Innanzitutto ha bisogno di rinsaldare il proprio potere ottenendo la legittimazione della guida suprema. Ha bisogno di garanzie per poter procedere in modo sicuro e intraprendere il nuovo negoziato. Penso che si comporterà in modo più razionale rispetto ai suoi predecessori, anche solo per il fatto che il Paese si trova in una situazione economica molto grave e non può fare passi falsi. Certamente proverà a salvare la faccia senza apparire come quello che fa fare inversione a U al Paese. Ma allo stesso tempo accetterà alcune condizioni dell’Occidente. Soprattutto perché - e penso sia la ragione per cui è stato eletto - il negoziato è una garanzia perché non avvenga un attacco da parte israeliana. Oggi Israele è in una situazione scomoda e si è visto un po’ dalla reazione di Netanyahu. Il nemico iraniano appare oggi un po’ meno cattivo, dunque ci sono meno ragioni per mostrare i muscoli. Ora il mondo dirà: date una chance a Rohani. Allo stesso modo l’amministrazione Obama ora ha le mani legate perché deve attendere come si comporterà il nuovo Presidente.

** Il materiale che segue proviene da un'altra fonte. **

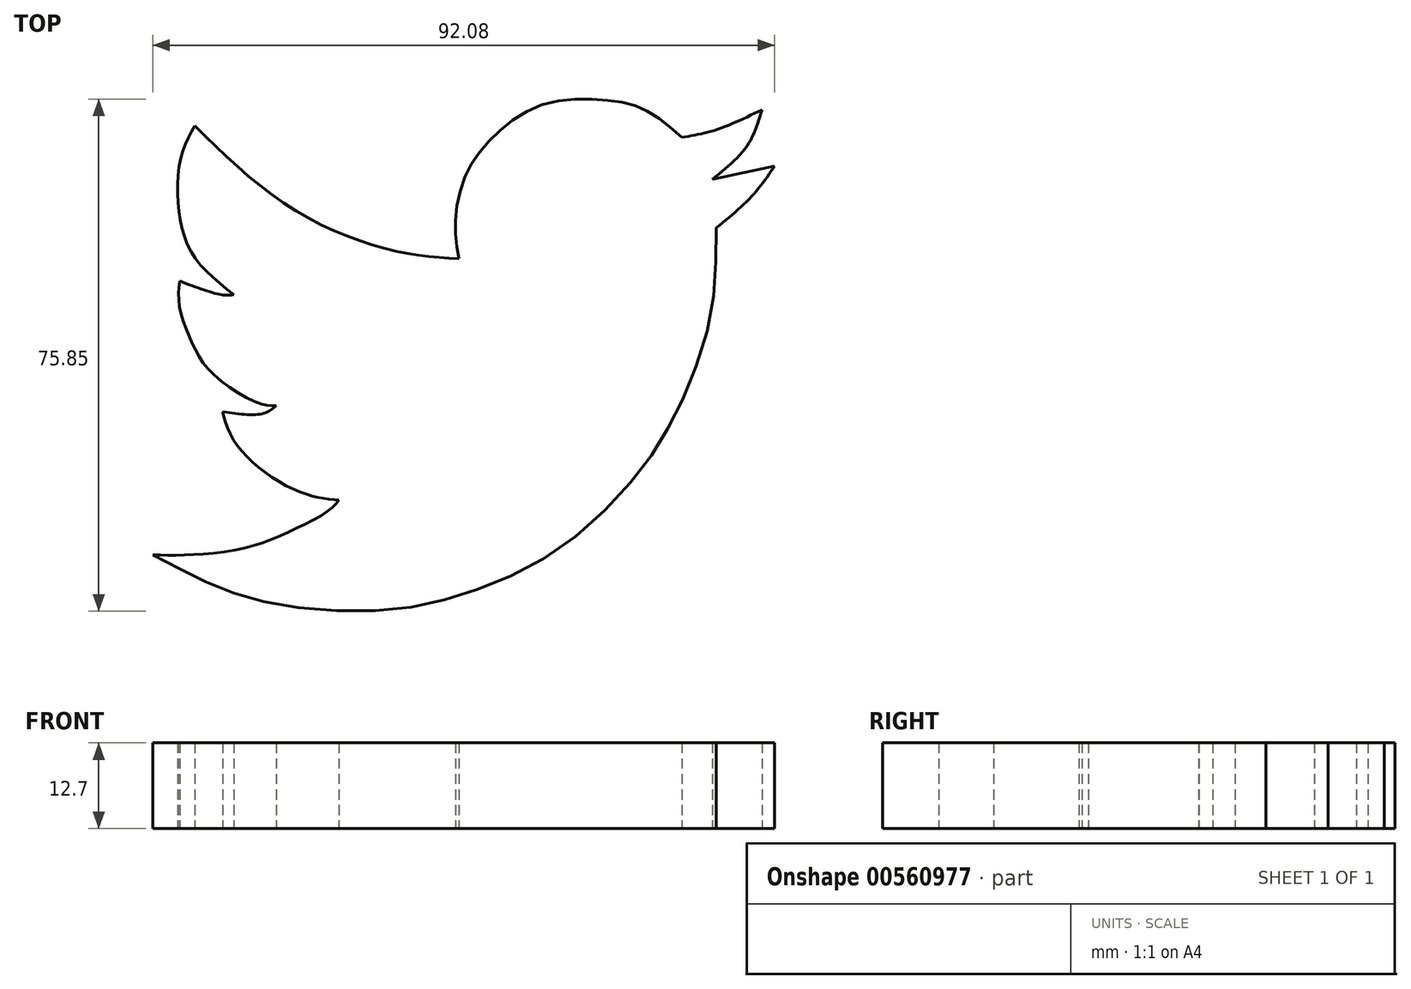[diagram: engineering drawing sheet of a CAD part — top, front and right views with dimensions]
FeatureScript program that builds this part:
annotation { "Feature Type Name" : "Feature", "Feature Type Description" : "" }
export const myFeature = defineFeature(function(context is Context, id is Id, definition is map)
    precondition{}
    {
        {
            var Q0;
            Q0=qCreatedBy(makeId("Top.planeOp"),FACE);
            var sketch = newSketch(context, id + "F0", { "sketchPlane" : qUnion([Q0])});
            skFitSpline(sketch, "E0", {"points": [v(-41.7, 10.34) * mm, v(-43.77, 5.46) * mm, v(-43.99, -2.5) * mm, v(-41.7, -9.17) * mm, v(-35.88, -14.69) * mm], "startDerivative": vector(-11.25, -20.54) * mm, "endDerivative": vector(24.7, -19.44) * mm});
            skFitSpline(sketch, "E1", {"points": [v(-35.88, -14.69) * mm, v(-37.75, -14.69) * mm, v(-43.91, -12.68) * mm], "startDerivative": vector(-4.62, -0.54) * mm, "endDerivative": vector(-10.82, 4.09) * mm});
            skFitSpline(sketch, "E2", {"points": [v(-43.91, -12.68) * mm, v(-43.91, -16.55) * mm, v(-42.05, -21.86) * mm, v(-39.04, -26.38) * mm, v(-32.15, -30.75) * mm, v(-29.57, -31.1) * mm], "startDerivative": vector(-2.02, -20.96) * mm, "endDerivative": vector(15.34, 0.23) * mm});
            skFitSpline(sketch, "E3", {"points": [v(-29.57, -31.1) * mm, v(-31.72, -32.33) * mm, v(-37.53, -32.04) * mm], "startDerivative": vector(-4.63, -3.8) * mm, "endDerivative": vector(-10.85, 1.55) * mm});
            skFitSpline(sketch, "E4", {"points": [v(-37.53, -32.04) * mm, v(-36.38, -35.46) * mm, v(-32.97, -39.63) * mm, v(-27.34, -43.39) * mm, v(-23.08, -44.8) * mm, v(-20.3, -45.13) * mm], "startDerivative": vector(4.7, -18.98) * mm, "endDerivative": vector(16.88, -1.43) * mm});
            skFitSpline(sketch, "E5", {"points": [v(-20.3, -45.13) * mm, v(-22.14, -46.88) * mm, v(-27.68, -49.78) * mm, v(-34.37, -52.25) * mm, v(-42.69, -53.24) * mm, v(-47.89, -53.24) * mm], "startDerivative": vector(-11.17, -12.89) * mm, "endDerivative": vector(-25.24, 0.56) * mm});
            skFitSpline(sketch, "E6", {"points": [v(-47.89, -53.24) * mm, v(-39.15, -57.58) * mm, v(-28.83, -60.7) * mm, v(-13.18, -61.38) * mm, v(-0.6, -58.65) * mm, v(12.84, -51.94) * mm, v(24.23, -40.78) * mm, v(30.14, -31.1) * mm, v(34.72, -17.7) * mm, v(35.57, -4.79) * mm], "startDerivative": vector(90.08, -47.9) * mm, "endDerivative": vector(-0.03, 115.27) * mm});
            skFitSpline(sketch, "E7", {"points": [v(35.57, -4.79) * mm, v(40.93, 0) * mm, v(44.2, 4.38) * mm], "startDerivative": vector(10.85, 8.84) * mm, "endDerivative": vector(6.28, 9.5) * mm});
            skFitSpline(sketch, "E8", {"points": [v(44.2, 4.38) * mm, v(34.96, 2.39) * mm], "startDerivative": vector(-9.23, -1.99) * mm, "endDerivative": vector(-9.23, -1.99) * mm});
            skFitSpline(sketch, "E9", {"points": [v(34.96, 2.39) * mm, v(40.15, 7.4) * mm, v(42.32, 12.7) * mm], "startDerivative": vector(11.19, 9) * mm, "endDerivative": vector(3.38, 11.68) * mm});
            skFitSpline(sketch, "E10", {"points": [v(42.32, 12.7) * mm, v(35.57, 9.74) * mm, v(30.44, 8.6) * mm], "startDerivative": vector(-12.8, -6.25) * mm, "endDerivative": vector(-10.9, -1.83) * mm});
            skFitSpline(sketch, "E11", {"points": [v(30.44, 8.6) * mm, v(24.96, 12.7) * mm, v(18.8, 14.15) * mm, v(9.7, 13.42) * mm, v(2.46, 8.6) * mm, v(-1.51, 3.05) * mm, v(-3.08, -4) * mm, v(-2.54, -9.37) * mm], "startDerivative": vector(-38.3, 33.8) * mm, "endDerivative": vector(7.25, -41.22) * mm});
            skFitSpline(sketch, "E12", {"points": [v(-2.54, -9.37) * mm, v(-12.19, -8.16) * mm, v(-27.32, -1.9) * mm, v(-41.7, 10.34) * mm], "startDerivative": vector(-33.6, 2.15) * mm, "endDerivative": vector(-36.11, 35.4) * mm});
            skSolve(sketch);
        }
        {
            var Q0;
            Q0=makeQuery(id+"F0.imprint","IMPRINT",FACE,{"disambiguationData":[TD([[makeQuery(id+"F0.imprint","IMPRINT",EDGE,{"derivedFrom":sQuery(id+"F0.wireOp",EDGE,"E0")}),1.0]])]});
            extrude(context, id + "F1", {"entities" : qUnion([Q0]), "depth" : 12.7 * mm, "offsetDistance" : 25.4 * mm});
        }
    });
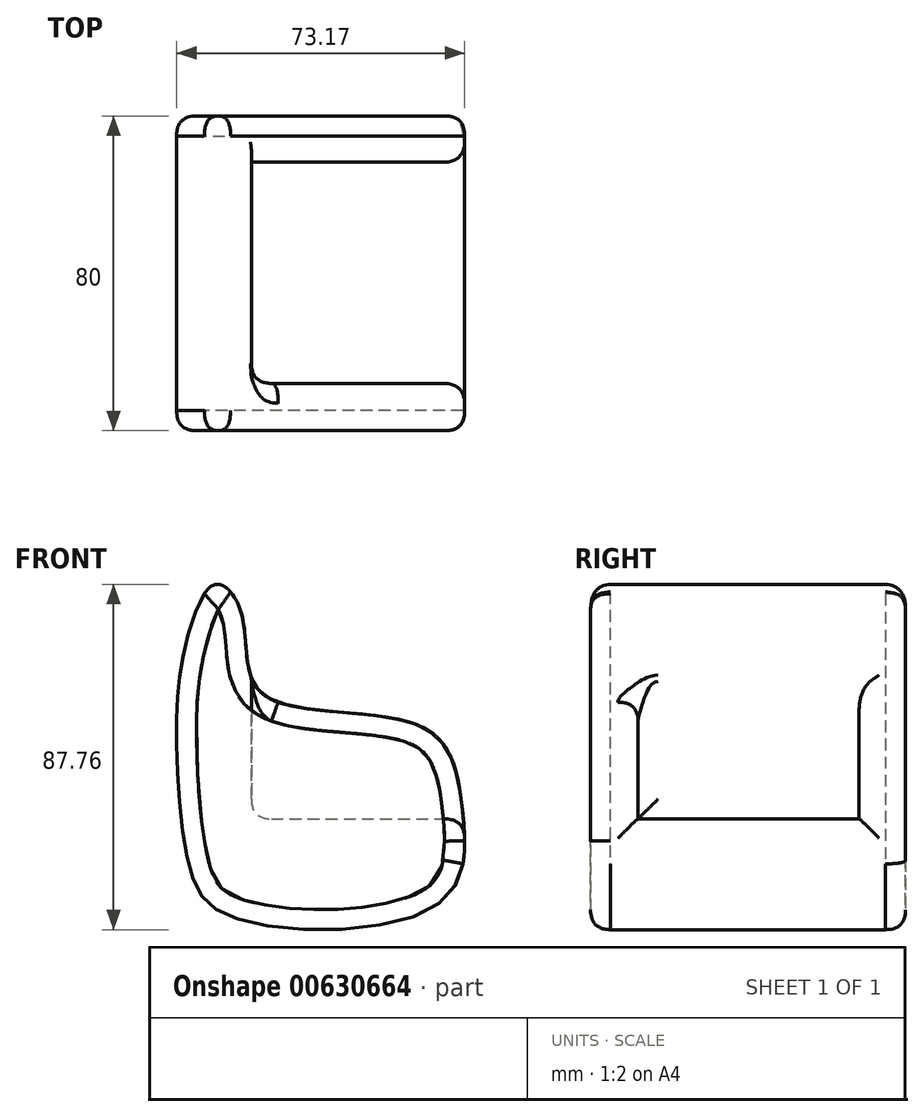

Ma Rohani ha già detto che il programma nucleare andrà avanti.
Il programma nucleare continuerà, ma non nello stesso modo. Ci sono due temi sul tavolo dei negoziati: la Siria e il nucleare. Sono due questioni che vanno in parallelo. Ora gli iraniani suggeriscono che possono risolvere il problema siriano - assieme alla Russia - a patto che vengano tolte le sanzioni internazionali imposte per l’avanzamento del programma nucleare. E alla fine io penso che continuerà, ma in un modo pacifico. Nel dettaglio, poi, si discuterà della percentuale di uranio arricchito che l’Iran potrà produrre.
Qual è l’obiettivo sul fronte siriano?
Teheran vuole l’egemonia e la supremazia in Medio Oriente. Quella che sta giocando è una partita a poker con l’Arabia Saudita, la Turchia e Israele. Quali sono le sue carte? Hezbollah in Libano, Hamas in Palestina, Moqtada al Sadr in Iraq. E sono carte importanti. Hanno perso le carte dell’Egitto e della Tunisia che sono andate ai sauditi. E hanno anche perso la carta dell’economia: ora il modello turco sembra essere quello vincente. Ma allo stesso tempo la loro influenza sui gruppi radicali negli altri Paesi è molto forte e possono dire di essere il modello per combattere l’imperialismo occidentale. Così ad americani e europei dicono: dovete trattare con noi se non volete che vi scateniamo contro i nostri alleati nella regione. Se non si vuole che scoppino conflitti settari in tutto il Medio Oriente è nelle cose che si debba venire a patti con l’Iran. E gli iraniani questo lo sanno. Sarebbe sbagliato pensare che abbiano già perso la partita. Sono ancora molto forti.